I have set up a workflow where scanned and OCRed files are searched for dates and other patterns, which are then used to rename the file. I want to create a rule that renames certain letters as follows: [DATE] from [SENDER] RE: [WHATEVER IS IN THE RE: LINE]. Where I get stuck is the "RE" line, which has a variable number of words in it. For example, one letter may say:

RE: Inventory Audit

while another may say:

RE: Team Meeting Monday Morning

How can I create a token that captures whatever is in the RE: line, regardless of how long or short it is, and nothing more?

What I have now is:

If all of the following conditions are met
Contents contain Bob Smith
Contents contain match (Date Match)
Contents contain (Re Line)

(Re Line) is a custom token that looks like this:

RE: (abc)(...)

But that only gets me the first word of the RE line. If I add more (...) elements, it will go on to the next line if it gets to the end of the RE line and there are more tokens. Since I can't predict how many words there will be, I need a way to tell it to capture everything after the RE:, until it gets to the end of the line. Is there a way to do that?

Try (...) without any other tokens or spaces around it. That should grab anything until the end of the line.

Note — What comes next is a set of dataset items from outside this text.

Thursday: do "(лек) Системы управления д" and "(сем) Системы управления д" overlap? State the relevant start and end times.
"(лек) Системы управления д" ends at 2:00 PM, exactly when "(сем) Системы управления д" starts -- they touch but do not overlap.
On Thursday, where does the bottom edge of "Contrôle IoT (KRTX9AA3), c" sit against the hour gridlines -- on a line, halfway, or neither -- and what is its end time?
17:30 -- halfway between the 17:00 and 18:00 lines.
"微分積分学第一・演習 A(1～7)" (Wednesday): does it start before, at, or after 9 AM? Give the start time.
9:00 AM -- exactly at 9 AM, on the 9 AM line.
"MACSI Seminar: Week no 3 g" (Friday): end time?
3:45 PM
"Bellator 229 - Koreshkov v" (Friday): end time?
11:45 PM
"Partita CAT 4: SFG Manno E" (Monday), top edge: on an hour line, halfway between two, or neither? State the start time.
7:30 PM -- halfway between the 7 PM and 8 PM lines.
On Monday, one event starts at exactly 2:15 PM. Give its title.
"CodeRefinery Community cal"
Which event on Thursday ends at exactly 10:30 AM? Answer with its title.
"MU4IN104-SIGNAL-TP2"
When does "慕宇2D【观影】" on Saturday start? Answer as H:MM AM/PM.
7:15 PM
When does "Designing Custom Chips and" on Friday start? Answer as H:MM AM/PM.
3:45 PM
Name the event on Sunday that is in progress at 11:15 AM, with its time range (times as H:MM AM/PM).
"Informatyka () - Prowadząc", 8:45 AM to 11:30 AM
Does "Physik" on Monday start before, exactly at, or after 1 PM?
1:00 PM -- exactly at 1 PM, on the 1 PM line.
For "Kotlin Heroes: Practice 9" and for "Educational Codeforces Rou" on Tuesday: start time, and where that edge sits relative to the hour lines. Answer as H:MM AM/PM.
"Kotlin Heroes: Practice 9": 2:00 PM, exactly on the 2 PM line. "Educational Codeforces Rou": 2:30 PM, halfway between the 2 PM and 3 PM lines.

Mr_Noodle wrote:Try (...) without any other tokens or spaces around it. That should grab anything until the end of the line.

Thanks.

RE: (abc)(...) output "RE:" plus the first word of the RE line.

RE:(...) outputs just "RE:"

I have the exact same issue. I've gotten very far with content matching and would like to add a PDF e-mail's subject line to the file name. I'm using:

Subject: *

Where the * is a custom token containing

(...)

This just throws back the first word after the colon and space in "Subject: "

There might be some odd invisible characters in there. I suggest emailing support so I can take a look at the files and see what's going on.

Actually, thinking about it more, this probably won't work. While when matching something like a filename, the "anything" token will match everything to the end of the line (if it's the last thing in the pattern), matching on file contents doesn't work that way. I need to think about how to make the "anything" token smarter in this case. I'll add an entry in the bug database to look into this for a future release.

Awesome. Thanks for looking into this.

I found a workaround that works for me now, but it's pretty unstable / dependent on the PDF template in use. What I did was use a token as follows to match:

Subject: (*) Date:

The (*) being a (..) anything token. This matches the subject because the next line begins with "Date:". The match seems to work if I specify what comes *after* the "anything" token. This is fortunately consistent for me as the PDFs I am matching are coming from pdfconvert.me and have a consistent template. But it wouldn't work for E-mails in general because mail clients don't always have the date after the subject, call it differently, have another language etc.

But it works so far.

Glad you found a workaround. I will continue to look into a real solution since I know others may need this and it makes sense for it to operate that way.

FYI, I've added this now in version 3.2.6. If the custom token starts with (anything) and it's the first token, it will capture everything from the beginning of the line. Likewise, if (anything) is the last token, it will grab everything to the end of the line.